# TEKS BACAAN
╔══
Artinya, “Diriwayatkan dari Ibnu Abbas, ia berkata: “Rasulullah saw telah membaca doa qunut selama sebulan berturut-turut dalam shalat Zuhur, Asar, Magrib, Isya dan subuh di akhir setiap shalat, yaitu ketika ia usai mengucapkan sami'llahu liman hamidah, para rakaat terakhir dimana Rasulullah saw mendoakan kerugian bagi beberapa kabilah dari bani Sulaim, yaitu kabilah Ri'lin, Dzakwan dan 'Ushaiyyah, dan para makmum mengamini di belakangnya.” (HR Abu Dawud).

 

Hadits pertama menjadi dalil kesunnahan makmum membaca keras amin bersamaan dengan imam seusai bacaan surat Al-Fatihah oleh Imam, dan hadits kedua menjadi dalil kesunahan makmum membaca amin atas bacaan doa qunut Imam. (Sayyid Al-Bakri, I'anatut Thalibin, juz I, halaman 147 dan 161).

 

Selain dalam dua bacaan ini—(1) bacaan amin bersamaan dengan imam ketika selesai membaca surat Al-Fatihah; dan (2) bacaan amin ketika imam membaca doa qunut—maka makmum makruh mengeraskan bacaannya.

 

Hal ini seperti ketika dahulu para sahabat yang bermakmum kepada Nabi saw, tapi justru ada makmum yang membaca surat secara keras di belakangnya, lalu diperingatkan olehnya:

 

عَنْ عِمْرَانَ بْنِ حُصَيْنٍ أَنَّ رَسُولَ اللَّهِ صلى الله عليه وسلم صَلَّى الظُّهْرَ فَجَعَلَ رَجُلٌ يَقْرَأُ خَلْفَهُ بِسَبِّحِ اسْمَ رَبِّكَ الأَعْلَى. فَلَمَّا انْصَرَفَ قَال: أَيُّكُمْ قَرَأَ؟ أَوْ أَيُّكُمُ الْقَارِئُ؟ فَقَالَ رَجُلٌ: أَنَا. فَقَالَ:  قَدْ ظَنَنْتُ أَنَّ بَعْضَكُمْ خَالَجَنِيهَا. (رواه مسلم)

 

Artinya, “Diriwayatkan dari Imran bin Husain, sungguh Rasulullah saw shalat Zuhur, lalu ada seorang lelaki membaca surat sabbihisma rabbikal a'la di belakangnya. Lalu ketika Rasulullah saw selesai shalat, ia bertanya: “Siapa yang membaca?” atau “Siapa si pembaca tadi?” Lalu seorang lelaki menjawab: “Aku”. Kemudian Rasulullah saw bersabda: “Sungguh aku menduga bahwa sebagian dari kalian, yakni bacaan suratnya itu telah menentangku.” (HR Muslim).
╚══
# DATA YANG DITAMPILKAN
╔══
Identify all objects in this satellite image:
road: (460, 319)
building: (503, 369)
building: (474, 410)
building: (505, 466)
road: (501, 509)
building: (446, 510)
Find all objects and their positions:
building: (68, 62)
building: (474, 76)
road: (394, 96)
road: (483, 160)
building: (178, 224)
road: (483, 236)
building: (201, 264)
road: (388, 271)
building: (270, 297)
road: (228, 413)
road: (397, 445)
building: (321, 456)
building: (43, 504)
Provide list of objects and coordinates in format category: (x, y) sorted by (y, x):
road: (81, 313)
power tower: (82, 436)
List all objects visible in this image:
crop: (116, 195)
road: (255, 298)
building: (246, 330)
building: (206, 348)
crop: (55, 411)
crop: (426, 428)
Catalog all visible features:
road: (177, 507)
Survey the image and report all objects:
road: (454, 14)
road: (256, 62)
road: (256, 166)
╚══
# PETUNJUK TUGAS
• a. Salin kata demi kata bagian teks tentang bacaan makmum yang dimulai dengan kata-kata "Selain dalam dua" dan berakhir pada kata-kata "makruh mengeraskan bacaannya.".
• b. Tentukan apakah setiap pernyataan berikut sesuai dengan teks tentang bacaan makmum. Jawab ya atau tidak, lalu kutip kata-kata penentunya dari teks secara persis.
(i) Selain dalam dua bacaan amin yang disebutkan, makmum makruh mengeraskan bacaannya.
(ii) Dalam hadis yang diriwayatkan dari Imran bin Husain, Rasulullah saw sedang melaksanakan shalat Asar.
(iii) Kabilah-kabilah yang didoakan kerugian oleh Rasulullah saw berasal dari bani Sulaim.

# KUNCI JAWABAN
• a.
Selain dalam dua bacaan ini—(1) bacaan amin bersamaan dengan imam ketika selesai membaca surat Al-Fatihah; dan (2) bacaan amin ketika imam membaca doa qunut—maka makmum makruh mengeraskan bacaannya.

• b.
(i) Ya: "maka makmum makruh mengeraskan bacaannya."
(ii) Tidak: "sungguh Rasulullah saw shalat Zuhur"
(iii) Ya: "mendoakan kerugian bagi beberapa kabilah dari bani Sulaim"